Work to be completed » Arrange every line in the rows below as a Markdown table with the columns Line No. and Text, numbering the lines in order and leaving out blank lines.
+ + + +
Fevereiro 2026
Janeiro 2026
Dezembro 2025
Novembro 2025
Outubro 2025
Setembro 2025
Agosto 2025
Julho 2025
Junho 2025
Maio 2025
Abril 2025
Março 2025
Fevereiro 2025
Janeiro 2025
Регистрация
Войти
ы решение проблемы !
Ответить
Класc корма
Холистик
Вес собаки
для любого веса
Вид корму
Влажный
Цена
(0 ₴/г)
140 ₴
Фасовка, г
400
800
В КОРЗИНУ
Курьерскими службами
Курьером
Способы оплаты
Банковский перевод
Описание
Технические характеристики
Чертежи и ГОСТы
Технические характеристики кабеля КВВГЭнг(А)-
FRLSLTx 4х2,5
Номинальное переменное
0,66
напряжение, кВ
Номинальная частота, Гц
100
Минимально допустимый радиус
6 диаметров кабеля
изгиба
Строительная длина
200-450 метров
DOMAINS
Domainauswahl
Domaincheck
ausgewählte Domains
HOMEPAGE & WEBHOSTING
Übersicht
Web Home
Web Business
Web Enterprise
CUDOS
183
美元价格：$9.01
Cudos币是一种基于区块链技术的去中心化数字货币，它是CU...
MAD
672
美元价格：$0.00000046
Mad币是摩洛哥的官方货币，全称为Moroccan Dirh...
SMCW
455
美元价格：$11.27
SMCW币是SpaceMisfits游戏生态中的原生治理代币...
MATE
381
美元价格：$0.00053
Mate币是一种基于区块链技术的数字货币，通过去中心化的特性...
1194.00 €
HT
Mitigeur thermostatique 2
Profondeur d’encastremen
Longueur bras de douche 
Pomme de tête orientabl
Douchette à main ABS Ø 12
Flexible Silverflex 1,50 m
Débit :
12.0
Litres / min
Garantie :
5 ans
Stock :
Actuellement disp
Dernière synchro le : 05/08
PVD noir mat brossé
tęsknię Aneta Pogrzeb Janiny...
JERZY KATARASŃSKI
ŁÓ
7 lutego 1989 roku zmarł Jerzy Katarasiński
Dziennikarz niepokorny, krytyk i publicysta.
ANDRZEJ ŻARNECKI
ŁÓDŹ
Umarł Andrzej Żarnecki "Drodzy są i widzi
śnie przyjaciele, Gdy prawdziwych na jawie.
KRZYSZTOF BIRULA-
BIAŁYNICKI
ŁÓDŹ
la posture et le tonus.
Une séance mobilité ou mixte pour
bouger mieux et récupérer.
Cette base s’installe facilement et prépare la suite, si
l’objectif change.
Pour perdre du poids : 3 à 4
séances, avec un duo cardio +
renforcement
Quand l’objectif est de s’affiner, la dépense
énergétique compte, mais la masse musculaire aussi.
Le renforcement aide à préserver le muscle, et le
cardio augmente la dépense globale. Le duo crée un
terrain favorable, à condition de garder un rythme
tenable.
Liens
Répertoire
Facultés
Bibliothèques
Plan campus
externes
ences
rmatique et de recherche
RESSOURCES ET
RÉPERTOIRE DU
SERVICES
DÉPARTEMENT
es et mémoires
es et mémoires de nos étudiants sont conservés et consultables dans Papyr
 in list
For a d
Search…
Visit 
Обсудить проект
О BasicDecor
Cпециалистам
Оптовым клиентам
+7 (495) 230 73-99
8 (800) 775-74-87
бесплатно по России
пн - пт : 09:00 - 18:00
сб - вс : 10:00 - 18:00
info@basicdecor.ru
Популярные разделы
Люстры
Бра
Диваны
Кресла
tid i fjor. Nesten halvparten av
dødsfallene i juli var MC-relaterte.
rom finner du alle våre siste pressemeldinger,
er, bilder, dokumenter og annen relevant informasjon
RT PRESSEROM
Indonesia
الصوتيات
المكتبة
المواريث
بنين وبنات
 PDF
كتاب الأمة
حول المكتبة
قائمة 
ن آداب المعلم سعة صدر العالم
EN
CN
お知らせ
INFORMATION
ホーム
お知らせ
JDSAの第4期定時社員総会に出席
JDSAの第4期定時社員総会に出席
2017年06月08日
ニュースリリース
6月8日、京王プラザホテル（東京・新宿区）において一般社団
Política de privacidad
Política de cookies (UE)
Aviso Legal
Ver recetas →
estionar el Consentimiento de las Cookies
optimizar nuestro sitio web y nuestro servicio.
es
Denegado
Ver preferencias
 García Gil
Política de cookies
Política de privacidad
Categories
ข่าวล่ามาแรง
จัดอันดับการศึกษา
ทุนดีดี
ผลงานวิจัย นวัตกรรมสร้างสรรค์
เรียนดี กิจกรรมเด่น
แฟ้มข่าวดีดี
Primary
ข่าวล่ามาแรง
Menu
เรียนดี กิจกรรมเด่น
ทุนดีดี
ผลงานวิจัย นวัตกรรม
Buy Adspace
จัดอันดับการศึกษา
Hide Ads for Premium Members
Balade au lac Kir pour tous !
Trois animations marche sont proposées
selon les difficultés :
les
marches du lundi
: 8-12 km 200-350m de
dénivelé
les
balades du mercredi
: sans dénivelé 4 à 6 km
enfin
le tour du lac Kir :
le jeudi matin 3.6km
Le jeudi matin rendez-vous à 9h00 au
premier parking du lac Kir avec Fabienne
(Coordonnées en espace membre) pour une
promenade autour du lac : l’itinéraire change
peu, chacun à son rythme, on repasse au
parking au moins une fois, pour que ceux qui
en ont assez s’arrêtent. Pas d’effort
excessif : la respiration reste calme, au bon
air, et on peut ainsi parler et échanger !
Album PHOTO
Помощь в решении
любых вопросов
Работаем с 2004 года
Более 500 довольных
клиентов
+ + + +
Exercise answer »
| Line No. | Text |
|---|---|
| 1 | Fevereiro 2026 |
| 2 | Janeiro 2026 |
| 3 | Dezembro 2025 |
| 4 | Novembro 2025 |
| 5 | Outubro 2025 |
| 6 | Setembro 2025 |
| 7 | Agosto 2025 |
| 8 | Julho 2025 |
| 9 | Junho 2025 |
| 10 | Maio 2025 |
| 11 | Abril 2025 |
| 12 | Março 2025 |
| 13 | Fevereiro 2025 |
| 14 | Janeiro 2025 |
| 15 | Регистрация |
| 16 | Войти |
| 17 | ы решение проблемы ! |
| 18 | Ответить |
| 19 | Класc корма |
| 20 | Холистик |
| 21 | Вес собаки |
| 22 | для любого веса |
| 23 | Вид корму |
| 24 | Влажный |
| 25 | Цена |
| 26 | (0 ₴/г) |
| 27 | 140 ₴ |
| 28 | Фасовка, г |
| 29 | 400 |
| 30 | 800 |
| 31 | В КОРЗИНУ |
| 32 | Курьерскими службами |
| 33 | Курьером |
| 34 | Способы оплаты |
| 35 | Банковский перевод |
| 36 | Описание |
| 37 | Технические характеристики |
| 38 | Чертежи и ГОСТы |
| 39 | Технические характеристики кабеля КВВГЭнг(А)- |
| 40 | FRLSLTx 4х2,5 |
| 41 | Номинальное переменное |
| 42 | 0,66 |
| 43 | напряжение, кВ |
| 44 | Номинальная частота, Гц |
| 45 | 100 |
| 46 | Минимально допустимый радиус |
| 47 | 6 диаметров кабеля |
| 48 | изгиба |
| 49 | Строительная длина |
| 50 | 200-450 метров |
| 51 | DOMAINS |
| 52 | Domainauswahl |
| 53 | Domaincheck |
| 54 | ausgewählte Domains |
| 55 | HOMEPAGE & WEBHOSTING |
| 56 | Übersicht |
| 57 | Web Home |
| 58 | Web Business |
| 59 | Web Enterprise |
| 60 | CUDOS |
| 61 | 183 |
| 62 | 美元价格：$9.01 |
| 63 | Cudos币是一种基于区块链技术的去中心化数字货币，它是CU... |
| 64 | MAD |
| 65 | 672 |
| 66 | 美元价格：$0.00000046 |
| 67 | Mad币是摩洛哥的官方货币，全称为Moroccan Dirh... |
| 68 | SMCW |
| 69 | 455 |
| 70 | 美元价格：$11.27 |
| 71 | SMCW币是SpaceMisfits游戏生态中的原生治理代币... |
| 72 | MATE |
| 73 | 381 |
| 74 | 美元价格：$0.00053 |
| 75 | Mate币是一种基于区块链技术的数字货币，通过去中心化的特性... |
| 76 | 1194.00 € |
| 77 | HT |
| 78 | Mitigeur thermostatique 2 |
| 79 | Profondeur d’encastremen |
| 80 | Longueur bras de douche  |
| 81 | Pomme de tête orientabl |
| 82 | Douchette à main ABS Ø 12 |
| 83 | Flexible Silverflex 1,50 m |
| 84 | Débit : |
| 85 | 12.0 |
| 86 | Litres / min |
| 87 | Garantie : |
| 88 | 5 ans |
| 89 | Stock : |
| 90 | Actuellement disp |
| 91 | Dernière synchro le : 05/08 |
| 92 | PVD noir mat brossé |
| 93 | tęsknię Aneta Pogrzeb Janiny... |
| 94 | JERZY KATARASŃSKI |
| 95 | ŁÓ |
| 96 | 7 lutego 1989 roku zmarł Jerzy Katarasiński |
| 97 | Dziennikarz niepokorny, krytyk i publicysta. |
| 98 | ANDRZEJ ŻARNECKI |
| 99 | ŁÓDŹ |
| 100 | Umarł Andrzej Żarnecki "Drodzy są i widzi |
| 101 | śnie przyjaciele, Gdy prawdziwych na jawie. |
| 102 | KRZYSZTOF BIRULA- |
| 103 | BIAŁYNICKI |
| 104 | ŁÓDŹ |
| 105 | la posture et le tonus. |
| 106 | Une séance mobilité ou mixte pour |
| 107 | bouger mieux et récupérer. |
| 108 | Cette base s’installe facilement et prépare la suite, si |
| 109 | l’objectif change. |
| 110 | Pour perdre du poids : 3 à 4 |
| 111 | séances, avec un duo cardio + |
| 112 | renforcement |
| 113 | Quand l’objectif est de s’affiner, la dépense |
| 114 | énergétique compte, mais la masse musculaire aussi. |
| 115 | Le renforcement aide à préserver le muscle, et le |
| 116 | cardio augmente la dépense globale. Le duo crée un |
| 117 | terrain favorable, à condition de garder un rythme |
| 118 | tenable. |
| 119 | Liens |
| 120 | Répertoire |
| 121 | Facultés |
| 122 | Bibliothèques |
| 123 | Plan campus |
| 124 | externes |
| 125 | ences |
| 126 | rmatique et de recherche |
| 127 | RESSOURCES ET |
| 128 | RÉPERTOIRE DU |
| 129 | SERVICES |
| 130 | DÉPARTEMENT |
| 131 | es et mémoires |
| 132 | es et mémoires de nos étudiants sont conservés et consultables dans Papyr |
| 133 |  in list |
| 134 | For a d |
| 135 | Search… |
| 136 | Visit  |
| 137 | Обсудить проект |
| 138 | О BasicDecor |
| 139 | Cпециалистам |
| 140 | Оптовым клиентам |
| 141 | +7 (495) 230 73-99 |
| 142 | 8 (800) 775-74-87 |
| 143 | бесплатно по России |
| 144 | пн - пт : 09:00 - 18:00 |
| 145 | сб - вс : 10:00 - 18:00 |
| 146 | info@basicdecor.ru |
| 147 | Популярные разделы |
| 148 | Люстры |
| 149 | Бра |
| 150 | Диваны |
| 151 | Кресла |
| 152 | tid i fjor. Nesten halvparten av |
| 153 | dødsfallene i juli var MC-relaterte. |
| 154 | rom finner du alle våre siste pressemeldinger, |
| 155 | er, bilder, dokumenter og annen relevant informasjon |
| 156 | RT PRESSEROM |
| 157 | Indonesia |
| 158 | الصوتيات |
| 159 | المكتبة |
| 160 | المواريث |
| 161 | بنين وبنات |
| 162 |  PDF |
| 163 | كتاب الأمة |
| 164 | حول المكتبة |
| 165 | قائمة  |
| 166 | ن آداب المعلم سعة صدر العالم |
| 167 | EN |
| 168 | CN |
| 169 | お知らせ |
| 170 | INFORMATION |
| 171 | ホーム |
| 172 | お知らせ |
| 173 | JDSAの第4期定時社員総会に出席 |
| 174 | JDSAの第4期定時社員総会に出席 |
| 175 | 2017年06月08日 |
| 176 | ニュースリリース |
| 177 | 6月8日、京王プラザホテル（東京・新宿区）において一般社団 |
| 178 | Política de privacidad |
| 179 | Política de cookies (UE) |
| 180 | Aviso Legal |
| 181 | Ver recetas → |
| 182 | estionar el Consentimiento de las Cookies |
| 183 | optimizar nuestro sitio web y nuestro servicio. |
| 184 | es |
| 185 | Denegado |
| 186 | Ver preferencias |
| 187 |  García Gil |
| 188 | Política de cookies |
| 189 | Política de privacidad |
| 190 | Categories |
| 191 | ข่าวล่ามาแรง |
| 192 | จัดอันดับการศึกษา |
| 193 | ทุนดีดี |
| 194 | ผลงานวิจัย นวัตกรรมสร้างสรรค์ |
| 195 | เรียนดี กิจกรรมเด่น |
| 196 | แฟ้มข่าวดีดี |
| 197 | Primary |
| 198 | ข่าวล่ามาแรง |
| 199 | Menu |
| 200 | เรียนดี กิจกรรมเด่น |
| 201 | ทุนดีดี |
| 202 | ผลงานวิจัย นวัตกรรม |
| 203 | Buy Adspace |
| 204 | จัดอันดับการศึกษา |
| 205 | Hide Ads for Premium Members |
| 206 | Balade au lac Kir pour tous ! |
| 207 | Trois animations marche sont proposées |
| 208 | selon les difficultés : |
| 209 | les |
| 210 | marches du lundi |
| 211 | : 8-12 km 200-350m de |
| 212 | dénivelé |
| 213 | les |
| 214 | balades du mercredi |
| 215 | : sans dénivelé 4 à 6 km |
| 216 | enfin |
| 217 | le tour du lac Kir : |
| 218 | le jeudi matin 3.6km |
| 219 | Le jeudi matin rendez-vous à 9h00 au |
| 220 | premier parking du lac Kir avec Fabienne |
| 221 | (Coordonnées en espace membre) pour une |
| 222 | promenade autour du lac : l’itinéraire change |
| 223 | peu, chacun à son rythme, on repasse au |
| 224 | parking au moins une fois, pour que ceux qui |
| 225 | en ont assez s’arrêtent. Pas d’effort |
| 226 | excessif : la respiration reste calme, au bon |
| 227 | air, et on peut ainsi parler et échanger ! |
| 228 | Album PHOTO |
| 229 | Помощь в решении |
| 230 | любых вопросов |
| 231 | Работаем с 2004 года |
| 232 | Более 500 довольных |
| 233 | клиентов |